Um aus der Gubiner Braunkohle Strom erzeugen zu können, will PGE in der Nähe des Tagebaus außerdem ein Großkraftwerk bauen, wahrscheinlich zwischen den Ortschaften Czarnowice und Koperno. Wie aus einem ausführlicheren polnischen Dokument hervorgeht, plant der Konzern derzeit drei Kraftwerksblöcke mit einer Netto-Stromleistung von jeweils etwa 830 Megawatt. Der Netto-Wirkungsgrad wird dort mit 40 Prozent beziffert. Das liegt deutlich unter dem Wert des neuen Braunkohle-Kraftwerksblocks in Boxberg, der 2012 in Betrieb gegangen war und einen Netto-Wirkungsgrad von 43,7 Prozent erreicht. Gibt also der Boxberger Neubaublock schon mehr als die Hälfte der Energie, die in der Braunkohle enthalten ist, über Kühltürme in die Atmosphäre ab, soll es in den Gubiner Blöcken noch etwas mehr sein.

Das geplante Kraftwerk soll mit einer Braunkohle-Trocknungstechnik ausgerüstet werden, die das An- und Abfahren der Kraftwerksblöcke sowie ihren Teillastbetrieb unterstützt. Eine solche Technik wird derzeit im Kraftwerk Jänschwalde erprobt. Außerdem will PGE das Kraftwerk Gubin für die Abscheidung und Lagerung des Kohlendioxids vorbereiten, das bei der Braunkohle-Verbrennung in großen Mengen freigesetzt wird.
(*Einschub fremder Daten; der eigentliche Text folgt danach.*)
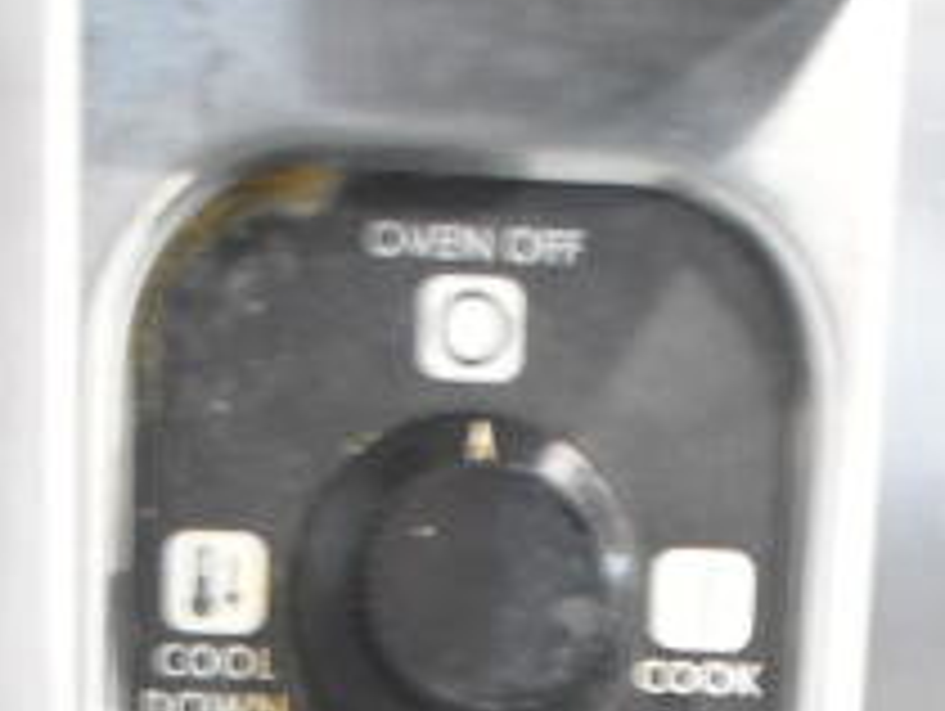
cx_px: 351
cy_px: 1696
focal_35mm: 113
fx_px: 3088
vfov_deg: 11.1
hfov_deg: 17.4
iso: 2000
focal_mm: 18
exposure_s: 1/30
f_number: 3.5
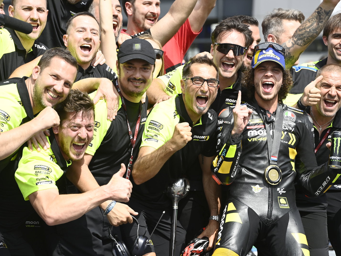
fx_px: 2137
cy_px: 128
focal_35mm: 217
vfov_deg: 6.8
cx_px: 191
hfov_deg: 9.1
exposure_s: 1/800
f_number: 8
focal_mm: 200
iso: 320
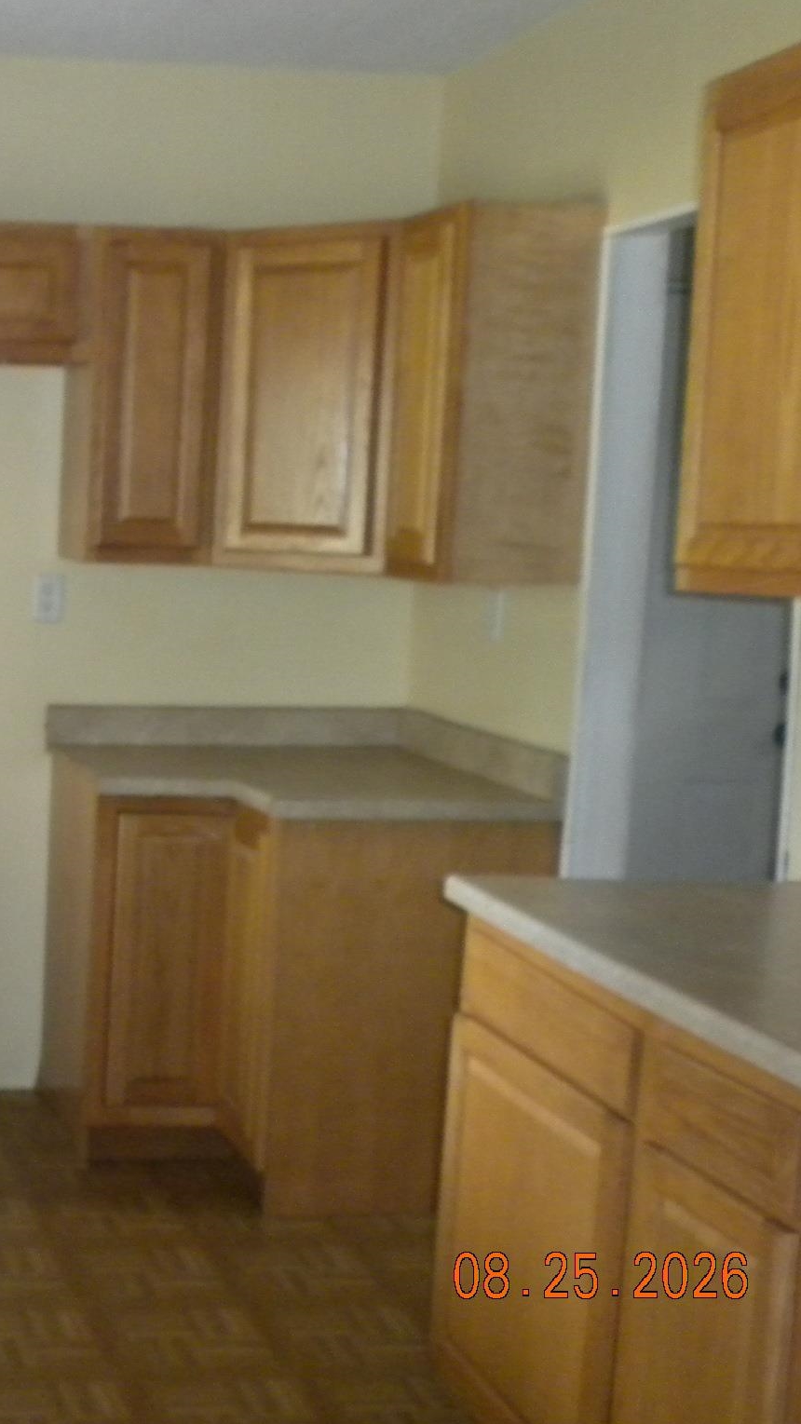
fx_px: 2039
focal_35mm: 54
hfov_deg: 21.1
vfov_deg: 38.5
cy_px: 710
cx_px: -92
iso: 400
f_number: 3.5
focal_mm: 6.6
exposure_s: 1/30
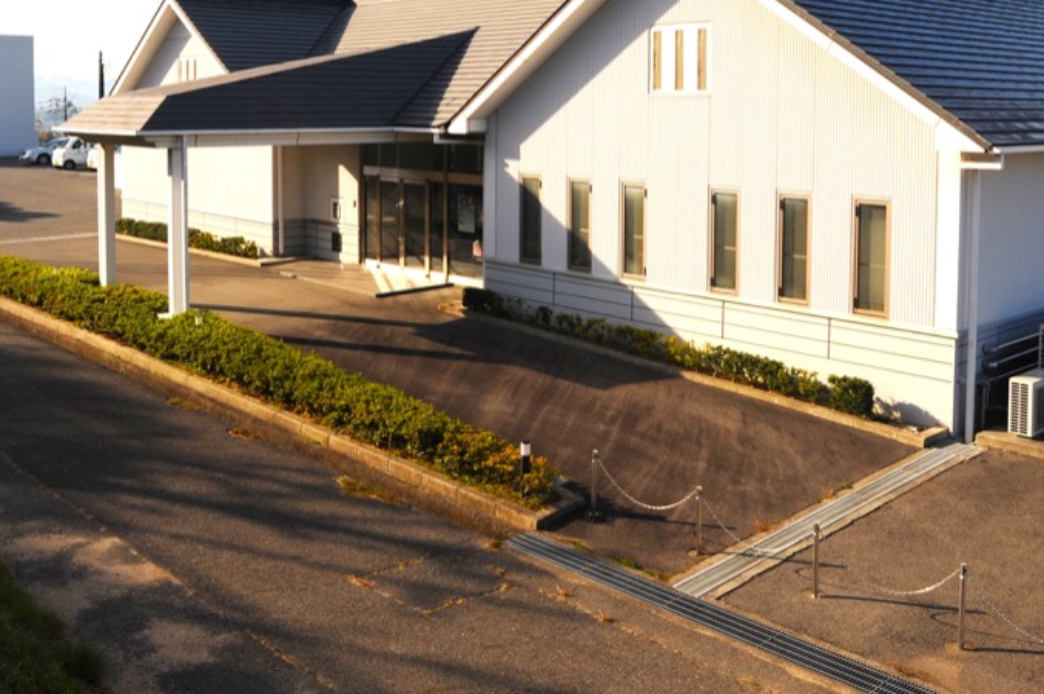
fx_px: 1130
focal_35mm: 39
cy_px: 142
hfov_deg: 49.6
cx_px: 510
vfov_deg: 33.2
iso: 200
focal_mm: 22
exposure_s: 1/320
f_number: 9
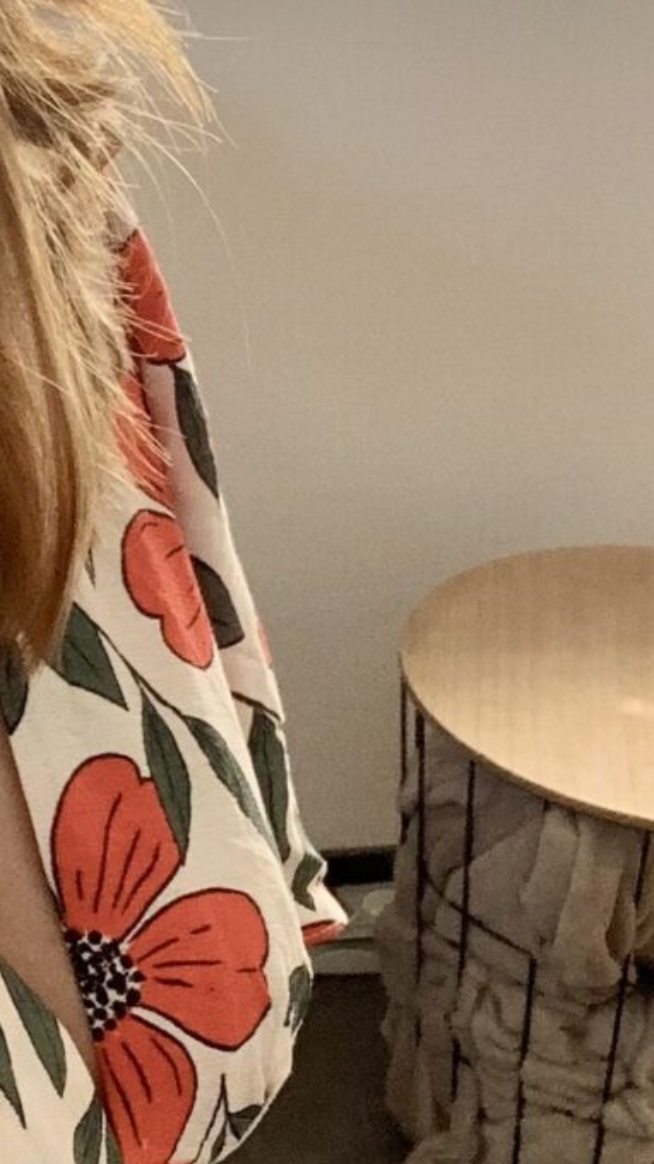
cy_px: 601
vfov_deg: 20.4
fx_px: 3240
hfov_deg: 11.0
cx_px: -411
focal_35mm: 105
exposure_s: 1/60
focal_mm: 2.87
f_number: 2.2
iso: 125
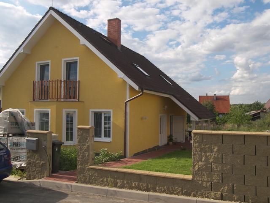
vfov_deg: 44.2
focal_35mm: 32
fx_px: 250
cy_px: 102
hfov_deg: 56.8
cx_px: 135
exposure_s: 1/320
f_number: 3.2
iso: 50
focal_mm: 6.7
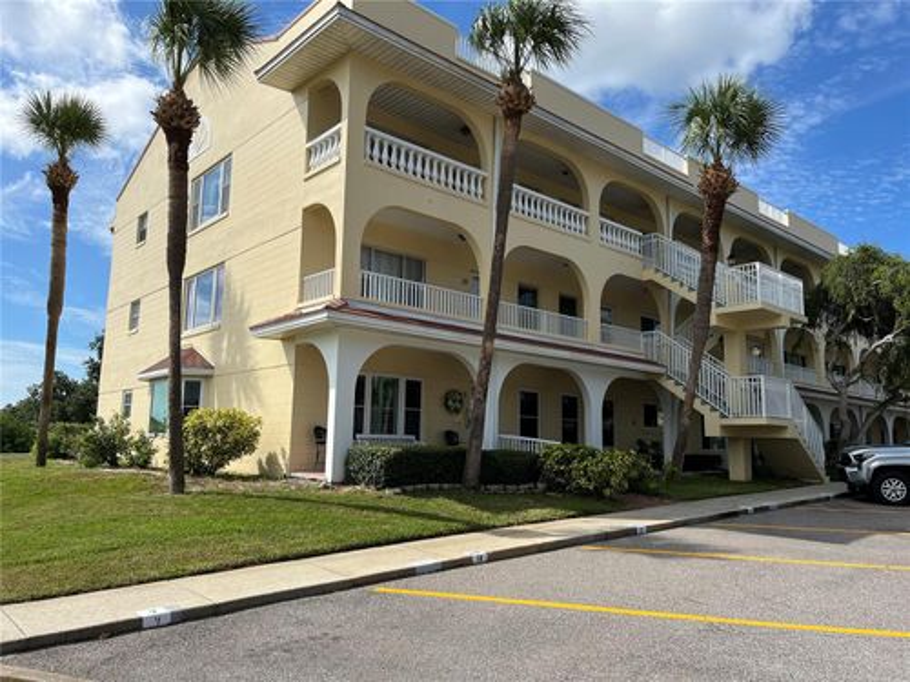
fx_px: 683
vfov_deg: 53.1
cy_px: 341
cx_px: 455
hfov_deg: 67.3
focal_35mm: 26
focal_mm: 5.1
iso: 50
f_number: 1.6
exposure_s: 1/4149
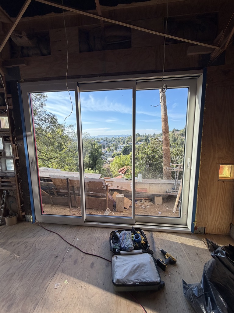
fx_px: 126
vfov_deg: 102.1
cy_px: 156
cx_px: 117
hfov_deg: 85.7
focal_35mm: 14
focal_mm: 2.22
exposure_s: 1/282
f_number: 2.2
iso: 50
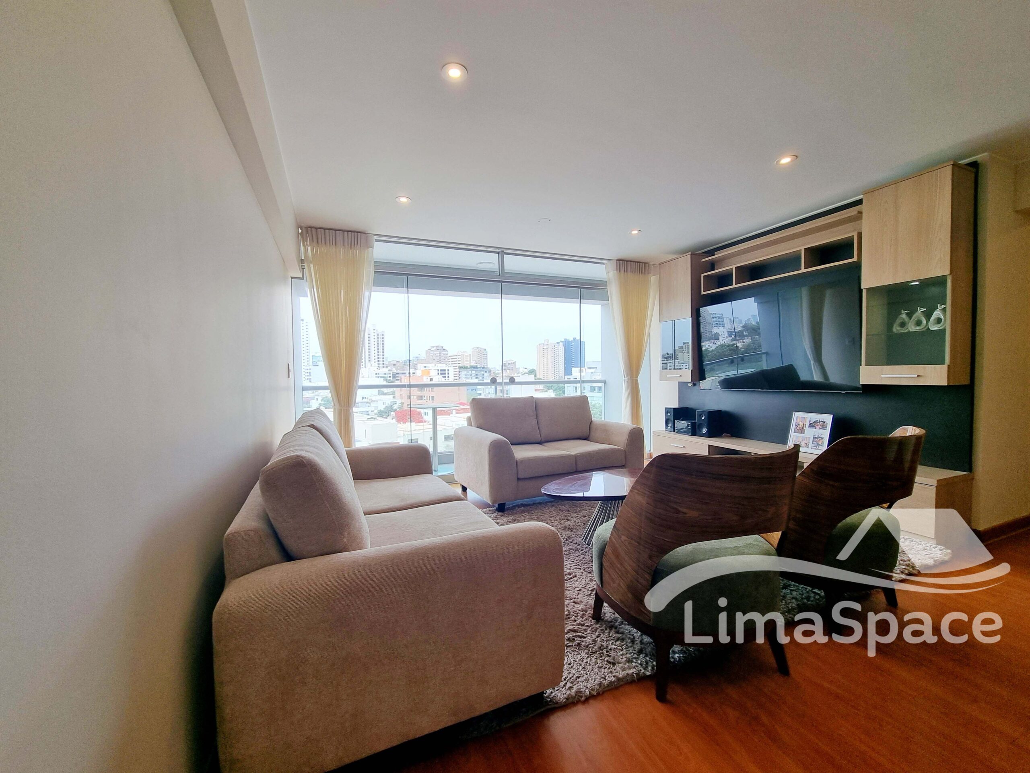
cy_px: 386
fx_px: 387
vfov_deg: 89.9
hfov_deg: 106.2
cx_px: 515
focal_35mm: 13
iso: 50
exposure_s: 1/363
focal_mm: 2.2
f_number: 2.2
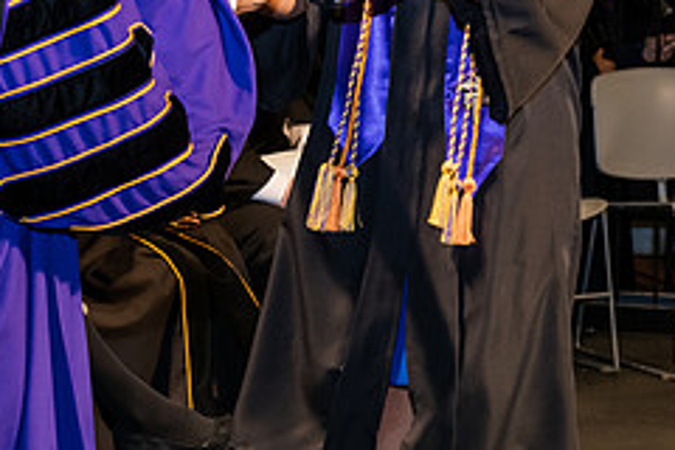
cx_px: 174
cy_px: -60
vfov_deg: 9.1
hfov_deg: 13.6
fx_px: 2812
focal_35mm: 150
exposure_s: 1/200
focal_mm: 62
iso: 1600
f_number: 6.3
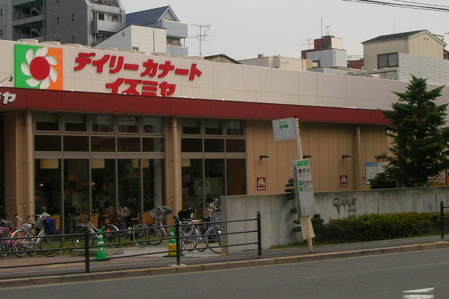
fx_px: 910
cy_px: 90
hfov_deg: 27.7
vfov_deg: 18.6
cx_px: 266
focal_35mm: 73
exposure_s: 1/170
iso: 71
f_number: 5.4
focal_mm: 7.7
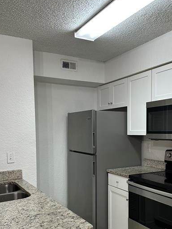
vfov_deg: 50.8
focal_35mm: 36
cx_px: 100
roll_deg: +0.1
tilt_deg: -2.0
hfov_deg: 39.5
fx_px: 239
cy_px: 144
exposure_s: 1/120
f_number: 1.78
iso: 200
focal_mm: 6.86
In einer Volksbefragung des Jahres 2009 hatten sich die Einwohner von Brody und Gubin gegen den Tagebau ausgesprochen. PGE vertritt nun offenbar die Ansicht, dass diese Befragung nur der Meinungsbildung diente und nicht verbindlich war. Inzwischen würden Gemeindevertreter, Geschäftsleute und Wissenschaftler zunehmend die Vorteile des Energiekomplexes sehen, heißt es in der deutschen Variante des Umweltberichts. Ob und welche Ortschaften dem Tagebau weichen müssten, geht daraus nicht hervor.

 

Grenzland zwischen Tagebauen

Der Rundfunk Berlin-Brandenburg hatte berichtet, dass auf polnischer Seite 2.000 bis 3.000 Bewohner umgesiedelt werden sollen. Dem Bericht zufolge wären auch die Bewohner mehrerer deutscher Ortschaften stark betroffen, die in einem schmalen Streifen zwischen dem Tagebau Jänschwalde und der polnischen Grenze leben. Der Tagebau Gubin würde von Osten bis auf wenige hundert Meter an ihre Häuser heranrücken.

PGE verfolgt derzeit auch gemeinsam mit mehreren Partnern das Projekt eines ersten polnischen Atomkraftwerks mit einer Stromleistung von bis zu 3.750 MW, für dessen Standort derzeit noch drei Kommunen in der nordpolnischen Wojewodschaft Pomerania in Frage kommen. Nach bisher verfügbaren Informationen soll es bis zum Jahresende 2024 mit einem ersten Block in Betrieb gehen und 2030 seine volle Leistung erreichen. Das polnische Atomenergieprogramm, das im Januar 2014 von der Regierung bewilligt worden war, sieht auch den Bau eines zweiten, gleich großen AKW vor. Es soll bis 2035 in Betrieb gehen, weitere konkrete Planungen sind allerdings bisher nicht bekannt.